Democrats Make Progress on Rate Caps for Workers' Comp

By HOWARD FINE
Staff Reporter

As the state Legislature confronts a March 31 deadline to craft a workers' compensation reform package, pressure is mounting for re-regulation of prices in the state.

Democratic legislators, upset over reports that insurers apparently have not passed on enough of the cost savings from last year's reforms, are demanding stepped-up regulation of insurance carriers in exchange for consideration of other reforms demanded by Gov. Arnold Schwarzenegger.

"There is only one way to guarantee that the insurance industry will pass savings on to employers and that's rate regulation," said state Sen. Richard Alarcon, D-Van Nuys, who chairs the Senate's Labor and Industrial Relations Committee.

Alarcon and his Democratic allies hold the key to any compromise that emerges in the coming weeks. And last week, there were indications state officials previously opposed to rate regulation including state Insurance Commissioner John Garamendi were softening their stance.

"There is a really strong move afoot to institute some form of rate regulation," Garamendi said last week. "Our office has found that there are regulatory schemes that can work in such a way that insurance companies have prospered."

Even traditional Republican opponents of insurance rate regulation are easing their opposition.

"I have told those who are champing at the bit to regulate the insurance industry that they are free to do so," said state Sen. Charles Poochigian, R-Fresno, who is carrying Schwarzenegger's reform package. However, he said he was opposed to tying rate regulation to an overall reform package.

"I hope that my Democratic colleagues see that extracting a pound of flesh for their support is not the way to go," he said.

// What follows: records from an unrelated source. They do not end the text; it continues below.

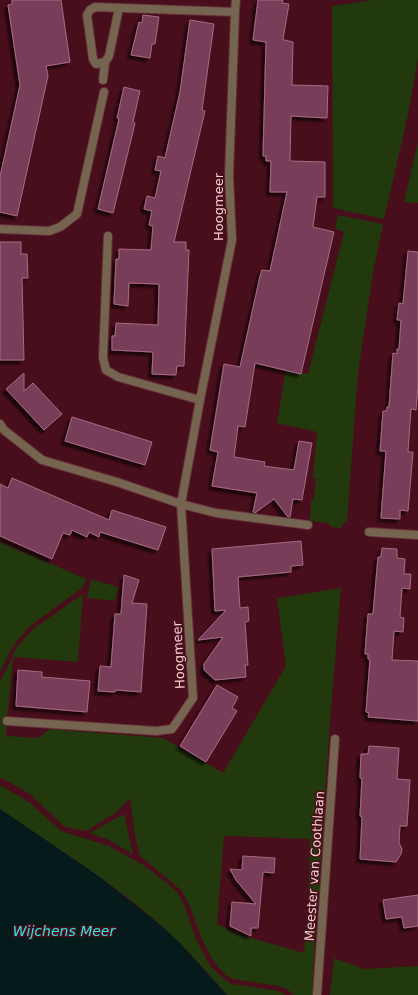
<svg xmlns="http://www.w3.org/2000/svg" width="418" height="995" font-family="'DejaVu Sans',sans-serif">
<style>
.green{fill:#22390d}
.water{fill:#051a1a}
.building{fill:#783e58;stroke:#a86a84;filter:url(#shadow)}
.lines{fill:none;stroke-linecap:round;stroke-linejoin:round}
.minor-casing{stroke:#642d38;stroke-width:10}
.minor{stroke:#75644f;stroke-width:8}
.labels{text-anchor:middle;stroke-width:3;stroke-linejoin:round;paint-order:stroke}
.street-label{font-size:13px;fill:#f6cfd2;stroke:#480e1b}
.water-label{font-size:14px;font-style:italic;fill:#30e5e2;stroke:#480e1b}
</style>
<defs>
<filter id="shadow"><feDropShadow dx="-3.5" dy="3.5" stdDeviation="1" flood-color="#0009"/></filter>
</defs>
<rect width="100%" height="100%" fill="#480e1b"/>
<!-- green -->
<g class="green">
<polygon points="373,0 418,0 418,59 407,119 384,219 333,208 332,6"/>
<polygon points="418,142 418,203 404,202"/>
<polygon points="338,215 383,224 373,273 358,373 347,521 343,523 341,528 331,527 328,523 310,521 311,501 313,501 316,479 313,478 317,432 277,423 286,369 308,374 344,232 335,229"/>
<path d="M 0,542 L 86,579 L 83,587 L 30,626 C 16,640 8,654 0,672 Z"/>
<polygon points="91,579 118,587 115,601 87,598"/>
<path d="M 341,588 L 330,721 L 318,906 L 308,909 L 310,839 L 224,836 L 217,924 L 244,936 L 304,953 L 307,920 L 316,924 L 312,995 L 294,995 L 287,989 L 278,986 L 233,979 L 227,976 L 220,969 L 211,957 L 201,937 L 189,904 L 181,890 L 140,856 L 135,836 L 130,798 L 115,813 L 86,831 L 65,827 L 30,794 L 0,777 L 0,682 L 17,647 L 33,629 L 83,594 L 78,662 L 13,657 C 11,683 7,710 6,736 L 39,738 L 49,729 L 163,738 L 223,773 L 286,666 L 277,598 Z"/>
<path d="M 0,785 L 29,802 L 61,831 L 109,846 L 143,865 L 168,884 L 177,892 L 184,904 L 196,939 L 203,953 L 211,967 L 224,979 L 232,984 L 279,991 L 286,995 L 227,995 C 211,977 195,958 178,941 C 125,890 61,851 0,809 Z"/>
<polygon points="124,814 133,854 107,839 91,834 93,831"/>
<polygon points="334,958 364,969 418,966 418,995 330,995"/>
</g>
<!-- water -->
<polygon class="water" points="0,809 100,877 154,920 178,941 227,995 0,995"/>
<!-- building -->
<g class="building">
<polygon points="12,0 61,0 70,62 46,66 48,76 17,216 0,212 0,177 20,85 8,5 12,4"/>
<polygon points="258,0 283,0 282,3 289,4 283,39 284,40 293,42 292,85 328,86 327,118 291,116 290,161 325,162 325,197 317,197 313,227 334,232 301,374 255,363 245,427 238,426 234,457 265,462 264,466 294,470 299,441 312,443 302,500 293,499 290,517 288,517 274,499 255,513 253,512 257,493 212,486 218,452 210,450 224,364 240,367 260,276 262,270 270,271 287,192 270,192 271,161 266,161 266,156 263,156 266,42 253,40"/>
<polygon points="143,15 159,17 155,44 152,44 150,58 131,55 139,22 142,23"/>
<polygon points="190,20 214,24 202,110 205,111 174,242 186,242 186,250 189,250 184,366 177,366 176,375 152,374 153,352 112,350 112,336 115,336 116,323 158,325 159,284 129,283 128,306 114,304 116,259 119,259 119,249 151,250 153,226 149,225 152,211 144,209 147,196 155,198 161,171 155,170 158,156 165,158 180,92"/>
<polygon points="124,87 140,91 133,122 135,123 132,136 113,213 98,209 119,119 117,118"/>
<polygon points="0,242 21,242 21,254 27,254 28,278 22,278 24,360 0,360"/>
<polygon points="408,251 418,252 418,385 416,410 411,409 410,423 408,452 413,452 408,511 400,510 400,519 381,518 386,451 380,451 383,411 387,411 387,407 389,407 393,353 397,354 397,349 399,349 401,320 397,320 399,303 403,304"/>
<polygon points="24,373 24,391 33,383 62,414 44,430 6,389"/>
<polygon points="72,417 152,442 145,465 65,441"/>
<polygon points="12,478 109,520 112,510 166,527 158,550 100,532 99,537 89,532 87,537 72,530 70,535 63,533 52,559 0,536 0,484 8,488"/>
<polygon points="301,541 303,565 291,566 291,572 238,577 240,608 248,607 249,621 245,622 248,665 245,665 246,677 215,680 204,670 204,664 223,637 198,640 226,610 215,611 212,549"/>
<polygon points="382,548 397,549 397,558 405,559 404,574 411,574 410,589 402,588 400,617 404,618 403,632 394,631 392,660 418,661 418,721 368,717 369,713 366,712 370,659 368,659 368,654 365,654 368,614 373,614 378,557 381,557"/>
<polygon points="124,575 139,580 132,603 147,604 141,692 116,690 115,692 98,691 100,666 111,667 115,614 121,614"/>
<polygon points="18,670 42,672 42,677 90,681 87,712 16,706"/>
<polygon points="217,685 238,697 232,708 237,711 206,762 180,746"/>
<polygon points="369,746 399,748 397,779 410,780 407,826 400,826 399,843 402,849 401,854 396,862 360,859 362,817 360,816 362,778 360,778 361,754 368,754"/>
<polygon points="243,856 275,858 274,873 263,872 258,928 251,928 251,936 230,926 232,902 256,904 236,880 230,869 242,870"/>
<polygon points="418,895 418,926 404,928 402,917 386,919 383,900"/>
</g>
<g class="lines">
<!-- minor casing -->
<g class="minor-casing">
<g id="minor">
<polyline points="105,62 109,56 119,8"/>
<polyline points="103,80 105,62 96,64 93,59 87,15 90,10 95,7 235,12"/>
<polyline points="0,229 49,231 60,227 77,214 104,92"/>
<polyline points="108,236 103,358 106,370 118,377 200,400"/>
<polyline points="0,424 4,430 42,460 117,482 181,504 216,513 308,525"/>
<polyline points="369,532 418,535"/>
<polyline points="7,721 156,731 172,729 193,698 181,504 200,400 232,240 229,175 235,12 236,0"/>
<polyline points="317,995 335,739"/>
</g>
</g>
<!-- minor -->
<use href="#minor" class="minor"/>
</g>
<g class="labels">
<!-- street labels -->
<g class="street-label">
<text transform="translate(218 207) rotate(-90)" y="5">Hoogmeer</text>
<text transform="translate(178 655) rotate(-93)" y="5">Hoogmeer</text>
<text transform="translate(314 866) rotate(-86)" y="5">Meester van Coothlaan</text>
</g>
<!-- water labels -->
<g class="water-label">
<text x="64" y="936">Wijchens Meer</text>
</g>
</g>
</svg>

Others say just such a deal might emerge from meetings of the so-called "Big Five" over the next couple of weeks: Schwarzenegger, Senate President John Burton, D-San Francisco; Senate Republican Leader Jim Brulte, R-Rancho Cucamonga; Assembly Speaker Fabian Nunez, D-Los Angeles; and Assembly Minority Leader Kevin McCarthy, R-Bakersfield.

The March 31 date by which Schwarzenegger has demanded a reform package from state legislators could slip to April 16. That's the signature-gathering deadline for the Schwarzenegger-backed workers' comp reform initiative to make the November ballot.

Those reforms would tighten definitions of workplace injuries, restrict the ability of injured workers to choose an independent doctor, and add incentives to return injured workers to work. They would also narrow qualifications for permanent disability benefit payouts.

There is no rate regulation in the Schwarzenegger-backed plan.

To back up his initiative threat, Schwarzenegger earlier this month gave $1 million to the effort to get it qualified. But he has said he would rather see the Legislature pass a reform package on its own.

"Nobody wants this initiative to get on the ballot," said Lori Kammerer, a consultant and lobbyist for employer and labor groups on workers' compensation reform. "It's viewed as too risky and expensive for everyone."

It is against this backdrop that Democrats are pushing hard on the need to rein in premium prices.

And the pressure is being felt by other lawmakers, according to Brendan Huffman, director of public policy for the L.A. Area Chamber of Commerce.

Lawmakers feel pressure

"We had lawmakers tell us that if they are going to support the workers' compensation package put forward by the governor that's going to result in lower costs, they want something in writing from insurance companies saying that those savings will be passed on in lower premiums," Huffman said.

Given the failure of many carriers in the all-out price war that followed deregulation, there's a strong consensus to re-establish the minimum rate that existed prior to 1993. But Alarcon is also pushing for maximum rates that insurers would be able to charge employers.

Insurance industry officials said they oppose any rate regulation.

"Insurance rate regulation is not the problem. We need to focus on reining in the main cost drivers, including medical costs and litigation," said Nicole Mahrt, a spokeswoman for the American Insurance Association's Western Region office.

Garamendi said last week that his office is currently looking at other states to see which regulatory models are most appropriate.